In September 2020, a National Public Radio investigation corroborated these observations and found more problems. NPR found signs of pulmonary edema—fluid filling the lungs—in 84 percent of the 216 post–lethal injection autopsies it reviewed. Some autopsies revealed that inmates’ lungs filled while they continued to breathe, which would cause them to feel as if they were drowning and suffocating.
Oklahoma has a particularly dismal record when it comes to lethal injection, having carried out among others the gruesome botched executions of Clayton Lockett in 2014 and John Marion Grant in October of last year.
With this record, it is not surprising that Grant and Postelle would rather be shot. Unlike Gilmore, they are not doing so out of false bravado. Instead they are desperately trying to get Oklahoma to respect the Constitution’s prohibition of cruel and unusual punishment.
The history of America’s execution methods, including hanging, the electric chair, and the gas chamber, suggests that those efforts cannot and will not meet these constitutional expectations.

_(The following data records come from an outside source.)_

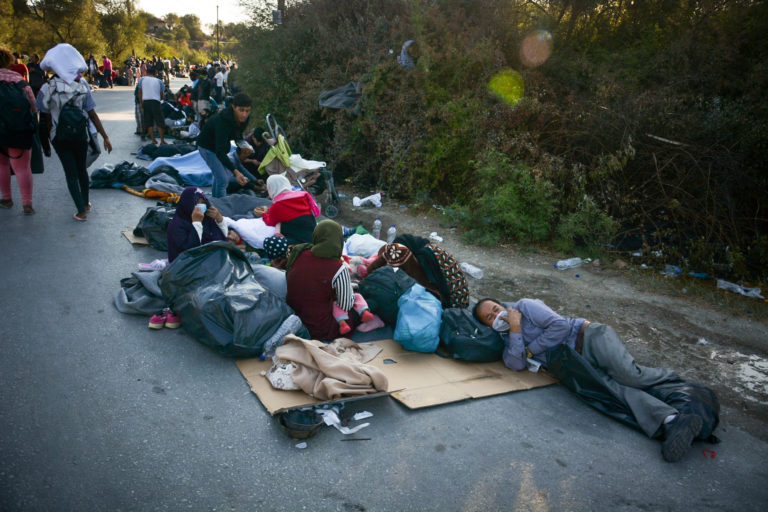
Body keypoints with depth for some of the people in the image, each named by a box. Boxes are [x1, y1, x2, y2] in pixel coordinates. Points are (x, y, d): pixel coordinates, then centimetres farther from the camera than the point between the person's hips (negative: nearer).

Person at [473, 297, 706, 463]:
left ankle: (673, 379, 1)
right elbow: (516, 364, -5)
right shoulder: (507, 341, 16)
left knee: (628, 375, -28)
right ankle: (671, 420, -38)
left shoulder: (525, 306, -1)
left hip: (588, 336, -4)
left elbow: (560, 326, -11)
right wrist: (515, 330, -12)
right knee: (616, 387, -23)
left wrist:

How we punish certainly requires solicitude for the suffering we inflict. But it is also about much more than that. How a society punishes reveals what it stands for and what it values. Whether the firing squad is less painful than lethal injection, as some contend, is only one part of the equation. Even if it were true, this country still should not want to be the kind of place where the government authorizes five people to shoot rifles at a defenseless person, strapped to a chair at close range.
The anniversary of Gilmore’s death is a good time to ponder the repeated failures of America’s execution technologies as well as all the damage that the death penalty does to all in whose name it is carried out. Executions have never made us a safer, saner, or more just society. Nor will they ever.